There has also been a sea change in the City during the last few years, with financial firms across the board seeking to boost green investments, alongside more transparency in how they report their green credentials. Expect more capital to be allocated towards green assets.

The Chancellor recently said that the UK should not go “toe-to-toe” with the US in a global subsidy race. I agree with him on this. Yet while subsidies shouldn’t become entrenched the reality is we need to be pragmatic.

Just take the last few years concerning gigafactories. The technology for these lie largely in East Asia, in China, South Korea and Japan. To attract gigafactories, countries across Western Europe have been involved already in a subsidy war.

In 2021, the German authorities offered Elon Musk a €1.14 billion subsidy for an electric vehicle factory near Berlin. Tesla opted to turn this down. But the story of such factories across Western Europe is largely one of subsidies, and we have already gone down that route with government help for a gigafactory in Coventry.

But we do not have deep pockets, hence the need to be selective on the occasions we use them. Help to business – whether through grants, subsidies, tax breaks or other government interventions – has been an ongoing policy issue for much of the post-war era. Interventions such as these can distort the market and have to be paid for, adding to the tax take.

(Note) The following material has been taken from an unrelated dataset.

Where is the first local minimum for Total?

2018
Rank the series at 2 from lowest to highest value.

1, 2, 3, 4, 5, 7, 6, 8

The institutional view, too, of the Treasury is that the UK, as a medium-sized economy, can benefit from the spillovers that other countries subsidies lead to.

Despite the support offered to gigafactories, in the UK there has been an aversion to the idea that the state can somehow pick winners. It’s hard to disagree, even though there have been successes, such as Rolls Royce during the 1970s or since then in the support offered to attract Nissan and others to the UK.

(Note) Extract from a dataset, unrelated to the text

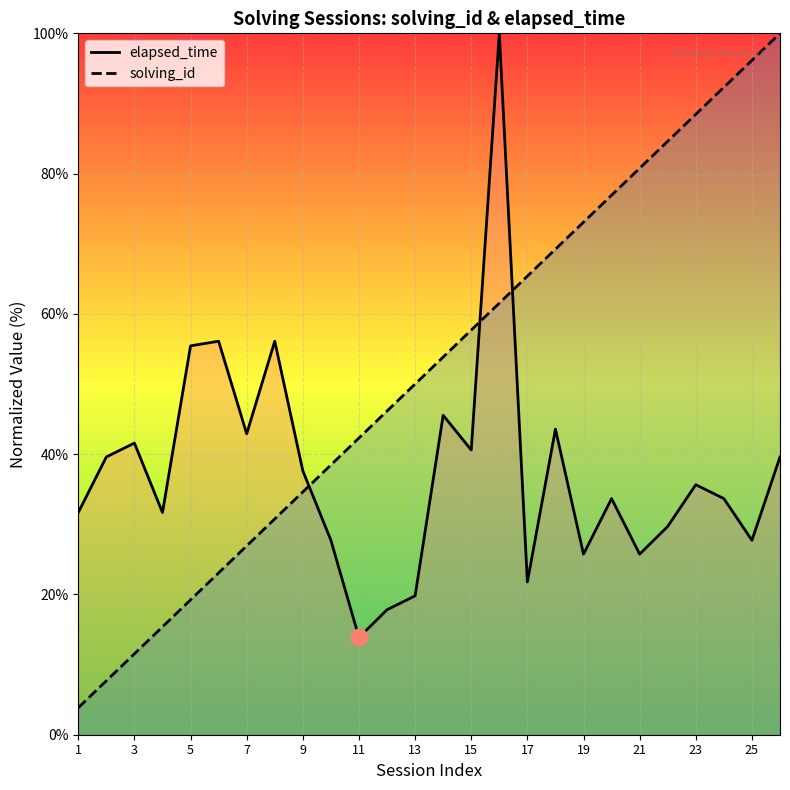

Which category has the lowest value in the elapsed_time series?

11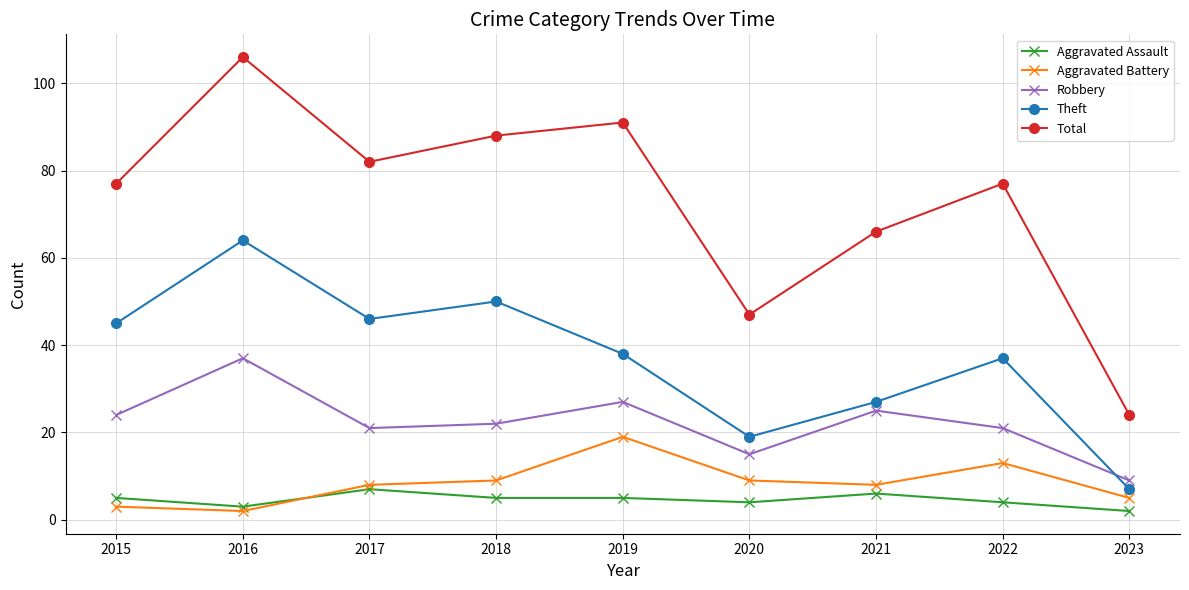

Count the number of data series in this chart.

5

Some are calling for the UK to copy the US. But, as the UK is such an open economy, there would be huge leakages. That is, the benefits of such policies might not be felt fully here in the UK, instead benefitting other countries domestic industries. During the 1960s and 70s, for example, it was commonplace to hear pushbacks against active fiscal policies as these would lead to leakage through increased imports and a deterioration in the trade deficit. Such arguments are obviously less, although perhaps still not absent, in larger economies such as the US.

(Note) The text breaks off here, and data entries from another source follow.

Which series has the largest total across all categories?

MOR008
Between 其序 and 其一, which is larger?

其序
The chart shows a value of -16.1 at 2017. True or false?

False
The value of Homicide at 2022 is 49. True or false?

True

Perhaps, too, there is not enough appreciation of how many subsidies we already have in the UK – albeit spanning the personal as well as the corporate sector. For instance, in January, the UK’s subsidy control regime came into effect. As the Government states: “It enables public authorities, including devolved administrations and local authorities, to give subsidies that are tailored to their local needs, and that drive economic growth while minimising distortions to UK competition and protecting our international obligations.”

The breakdown of the statistics on tax reliefs shows there are many hundreds of them, which in part helps explain why our tax code is so large and complex nowadays. Pensions tax relief is the highest, estimated at a mammoth £42.7 billion in 2020/21. When it comes to firms, the intentions may be the right ones, but they come at a hefty price too. There were, for instance, 85,900 claims for R&D tax credit in 2019/20, the latest year for which data is available.

We can’t determine what the US or others do, but we can control our own controllabes. Incentives matter. Subsidies and tax breaks may have short-term appeal, favoured by those who lobbied for them and those who gain.

Perhaps the debate around subsidies and the changing global landscape should refocus our policy on the factors that are need to improve the investment outlook.

Importantly we already know that these include the following – sound macro polices and the level, predictability and simplicity of tax. Also, areas we focus on already but need to deliver more fully on such as a skilled labour force and a functioning and supportive infrastructure spanning technology and transport. Plus reducing the cost of regulation, including less bureaucracy.

Firms too need to be confident about future growth and demand. However tempting a subsidies war may be, it is not the route to take. But if we don’t take it and others do, then it should focus our attention on ensuring we are competitive, and look appealing in other ways.